Ma le ruspe, che sbancano per tirar su rovine postindustriali, trovano qualcosa di antico, la più grande città etrusca mai scoperta: una promessa per il futuro, per il rilancio della città di Prato verso una diversificazione dello sviluppo economico neanche tanto originale: il turismo, agevolato da quello satellite della vicina Firenze. Anche un bambino ci arriverebbe, meno i pratesi e le loro amministrazioni pubbliche. Gli scavi si fermano nel 2006, l'area resta incustodita e mal recintata, i lavori di regimentazione idraulica si commentano da soli con queste fotografie. All'inizio del 2011 la soprintendenza pubblica le foto dei reperti rinvenuti nella domus e mai esposti. Non è un "tesoro" da poco: vasellame pregiato, antefisse tutto perfettamente conservato, probabilmente a seguito di un'esondazione dei fiumi Marina e Bisenzio che hanno sepolto nel fango. Sembra più conveniente ricoprire tutto e lasciare ai posteri (e ai tombaroli) l'onere del recupero. Finiti i soldi? Non proprio, ci sono, o dovrebbero esserci, 500mila euro di cofinanziamento da Regione e Provincia destinati al sito che l'amministrazione non riesce a spendere, neanche per uno straccio di segnaletica sull'esistenza del sito.
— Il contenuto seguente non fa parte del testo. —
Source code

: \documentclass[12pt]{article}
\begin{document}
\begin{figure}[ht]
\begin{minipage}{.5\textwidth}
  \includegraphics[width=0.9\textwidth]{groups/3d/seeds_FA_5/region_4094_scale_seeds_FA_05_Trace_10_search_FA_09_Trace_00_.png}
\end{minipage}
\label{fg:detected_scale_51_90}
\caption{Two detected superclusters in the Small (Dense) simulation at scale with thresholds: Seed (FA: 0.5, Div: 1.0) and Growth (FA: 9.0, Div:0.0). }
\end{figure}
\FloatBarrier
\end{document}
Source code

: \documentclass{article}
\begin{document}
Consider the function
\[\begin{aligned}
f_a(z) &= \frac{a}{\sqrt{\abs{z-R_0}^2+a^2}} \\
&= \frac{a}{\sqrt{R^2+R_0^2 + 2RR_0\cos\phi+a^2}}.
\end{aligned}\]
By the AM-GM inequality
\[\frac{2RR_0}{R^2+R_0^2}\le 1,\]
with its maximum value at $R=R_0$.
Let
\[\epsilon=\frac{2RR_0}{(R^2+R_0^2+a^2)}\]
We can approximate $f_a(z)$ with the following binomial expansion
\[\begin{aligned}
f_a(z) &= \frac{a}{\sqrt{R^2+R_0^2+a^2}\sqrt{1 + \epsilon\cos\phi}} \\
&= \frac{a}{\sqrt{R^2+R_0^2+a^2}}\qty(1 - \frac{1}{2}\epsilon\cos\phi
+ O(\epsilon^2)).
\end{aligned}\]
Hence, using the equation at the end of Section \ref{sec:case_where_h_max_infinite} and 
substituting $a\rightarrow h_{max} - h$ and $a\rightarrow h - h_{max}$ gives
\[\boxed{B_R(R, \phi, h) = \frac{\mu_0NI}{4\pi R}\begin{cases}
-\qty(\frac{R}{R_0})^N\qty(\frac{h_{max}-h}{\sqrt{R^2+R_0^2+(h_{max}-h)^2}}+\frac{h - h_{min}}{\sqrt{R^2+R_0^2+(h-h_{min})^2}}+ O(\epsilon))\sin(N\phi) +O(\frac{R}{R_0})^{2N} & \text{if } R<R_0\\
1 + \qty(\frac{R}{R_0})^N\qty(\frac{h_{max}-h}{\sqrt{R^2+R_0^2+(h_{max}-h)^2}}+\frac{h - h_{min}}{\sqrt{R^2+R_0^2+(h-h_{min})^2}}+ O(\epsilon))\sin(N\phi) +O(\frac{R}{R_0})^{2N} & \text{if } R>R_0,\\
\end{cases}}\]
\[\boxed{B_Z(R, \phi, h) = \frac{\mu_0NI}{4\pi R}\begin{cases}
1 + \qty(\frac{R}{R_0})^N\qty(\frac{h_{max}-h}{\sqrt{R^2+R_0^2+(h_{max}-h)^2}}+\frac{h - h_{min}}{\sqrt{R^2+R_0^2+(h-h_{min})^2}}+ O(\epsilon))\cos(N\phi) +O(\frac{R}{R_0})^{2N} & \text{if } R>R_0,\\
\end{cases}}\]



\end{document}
Altri fondi dovrebbero venire dalla Fondazione Cassa Di Risparmio di Prato per la ripresa degli scavi secondo un accordo già siglato.

Non manca l'indignazione di molti cittadini, come le ripetute denunce e iniziative della regista e attrice teatrale Mainla Ermini dal suo blog: Primavera di Prato e nei suoi spettacoli teatrali. O le perplessità sulle scelte di destinazione dei fondi dell'architetto Giuseppe Centauro, membro del comitato scientifico cittadino. Il tempo passa e gli scavi non riprendono, nè la manutenzione del sito, nè uno spazio museale dove esporre i reperti. E' uno scandalo, quindi meglio non parlarne, non promuovere iniziative, lasciare tutto com'è: sito e informazione pubblica. Si dibatte su come risolvere le magagne finanziarie della società Interporto, in rosso ma con ovviamente un solido patrimonio immobiliare.

Ma in città un po' se ne parla. Molti pratesi hanno provato inutilmente ad affacciarsi alla recinzione in fondo alla pista ciclabile, incautamente spinta troppo vicino al sito. Speriamo almeno che alle prossime elezioni siano buoni a chiederne conto ai politici cui delegheranno l'amministrazione della cosa pubblica.